Thought-provoking. Terrifying. Heartbreaking. This book is all of the above. All the more so for being about our nation today.
The author Bryan Stevenson has quite an impressive resume. Winner of MacArthur Genius Grant. A Harvard lawyer. Graduate of the Harvard John F. Kennedy School of Government. Clinical Professor at New York University Law School. Named by Desmond Tutu as "America's young Nelson Mandela." Founder of the Equal Justice Initiative. It is this last institution that is currently his life's work and the basis of this book.
This book begins with Mr. Stevenson road to and work with the Equal Justice Initiative whose mission is to "provides legal representation to indigent defendants and prisoners who have been denied fair and just treatment in the legal system."

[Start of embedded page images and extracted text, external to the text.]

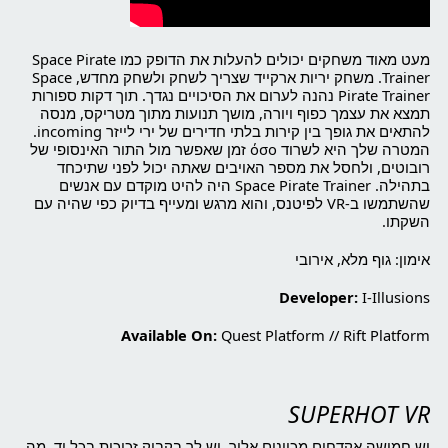
מעט מאוד משחקים יכולים להעלות את הדופק כמו Space Pirate
Trainer. משחק יריות ארקייד שצריך לשחק ולשחק מחדש, Space
Pirate Trainer נהנה לערום את הסיכויים נגדך. תוך דקות ספורות
תמצא את עצמך כפוף ויורה, מושך תנועות מתוך מטריקס, מנסה
להתאים את גופך בין קירות בלתי חדירים של ירי לייזר incoming.
המטרה שלך היא לשרוד όσο זמן שאפשר מול התור האינסופי של
רובוטים, ולחסל את מספר האויבים שאתה יכול לפני שתיכחד
בתהילה. Space Pirate Trainer היה להיט מוקדם עם אנשים
שהשתמשו ב-VR לפיטנס, והוא מרגש ומעייף בדיוק כפי שהיה עם
השקתו.
אימון: גוף מלא, אירובי
Developer:
I-Illusions
Available On:
Quest Platform
//
Rift Platform
SUPERHOT VR
יש חמישה אקדחים מכוונים אליך. יש לך בקבוק זכוכית בכל יד. מה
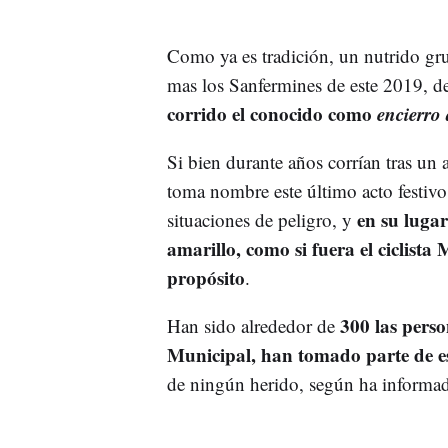
Como ya es tradición, un nutrido gr
mas los Sanfermines de este 2019, 
corrido el conocido como
encierro 
Si bien durante años corrían tras un 
toma nombre este último acto festivo,
en su luga
situaciones de peligro, y
amarillo, como si fuera el ciclista 
propósito
.
300 las perso
Han sido alrededor de
Municipal, han tomado parte de es
de ningún herido, según ha informad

This book speaks to the US justice system as a whole but takes on three main issues in depth:
- Death penalty - "In debates about the death penalty, I had started arguing that we would never think it was humane to pay someone to rape people convicted of rape or assault and abuse someone guilty of assault or abuse. Yet we were comfortable killing people who kill, in part because we think we can do it in a manner that doesn't implicate our own humanity, the way that raping or abusing someone would."
- Racial and social inequality in the dispensation of justice - "... the accumulated insults and indignations caused by racial presumptions are destructive in ways that are hard to measure. Constantly being suspected, accused, watched, doubted, distrusted, presumed guilty, and even feared is a burden borne by people of color that can't be understood or confronted without a deeper conversation about our history of racial injustice."

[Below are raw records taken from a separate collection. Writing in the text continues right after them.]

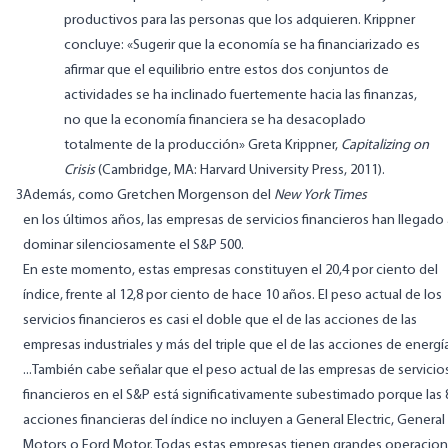
productivos para las personas que los adquieren. Krippner
concluye: «Sugerir que la economía se ha financiarizado es
afirmar que el equilibrio entre estos dos conjuntos de
actividades se ha inclinado fuertemente hacia las finanzas,
no que la economía financiera se ha desacoplado
totalmente de la producción» Greta Krippner,
Capitalizing on
Crisis
(Cambridge, MA: Harvard University Press, 2011).
3
Además, como Gretchen Morgenson del
New York Times
en los últimos años, las empresas de servicios financieros han llegado
dominar silenciosamente el S&P 500.
En este momento, estas empresas constituyen el 20,4 por ciento del
índice, frente al 12,8 por ciento de hace 10 años. El peso actual de los
servicios financieros es casi el doble que el de las acciones de las
empresas industriales y más del triple que el de las acciones de energí
...También cabe señalar que el peso actual de las empresas de servicio
financieros en el S&P está significativamente subestimado porque las 
acciones financieras del índice no incluyen a General Electric, General
Motors o Ford Motor. Todas estas empresas tienen grandes operacio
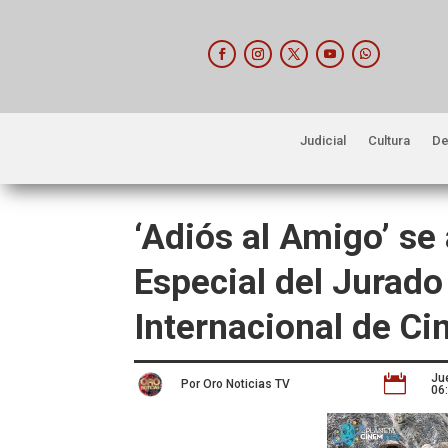
Judicial
Cultura
De
‘Adiós al Amigo’ se
Especial del Jurado 
Internacional de Ci
Ju

Por Oro Noticias TV
06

- Treatment of juvenile offenders - "Some states have no minimum age for prosecuting children as adults; we’ve sent a quarter million kids to adult jails and prisons to serve long prison terms, some under the age of twelve. For years, we’ve been the only country in the world that condemns children to life imprisonment without parole; nearly three thousand juveniles have been sentenced to die in prison.”

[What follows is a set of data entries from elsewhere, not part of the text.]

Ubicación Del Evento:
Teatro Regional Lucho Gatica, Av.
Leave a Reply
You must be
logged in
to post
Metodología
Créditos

Anchoring the book is the case of Walter McMillan, a black man. In 1986, an eighteen year old white woman named Ronda Morrison was killed. Walter McMillan was implicated even though numerous witnesses placed him as a family church fish fry at the time of the murder. In 1988, he was convicted after a capital murder trial that lasted only a day and a half. The jury recommended a life sentence; the judge overruled the jury and sentenced Walter McMillan to death. In 1991, the conviction and sentence was upheld. In 1993, based on Bryan Stevenson's work, the conviction was overturned and Walter McMillan was exonerated after six years on death row. He walked away a free man; however, the exoneration could not undo the damage of the wrongful prosecution. Walter McMillan would never truly be free.
This case is but one example cited in this book. Many other cases and instances are discussed, including one of Mr. Stevenson himself being suspected and held by the police outside his own home. The examples are indicative of an injustice that has existed and continues to exist today.
The examples, of course, are chosen and presented in a way to support the thesis of the book. They shock and elicit sympathy. The cases are told as stories - stories that create emotions. The stories anchor and make the facts memorable. Collectively, they writing style makes this book of very serious material very approachable and very readable.
The point is to begin and continue a conversation - a conversation that must take place leading to change that must come. The point is also to serve as a reminder that change can happen. Bryan Stevenson is one lawyer. The Equal Justice Institute is one organization. Yet, even the one brings about hope, reform and change.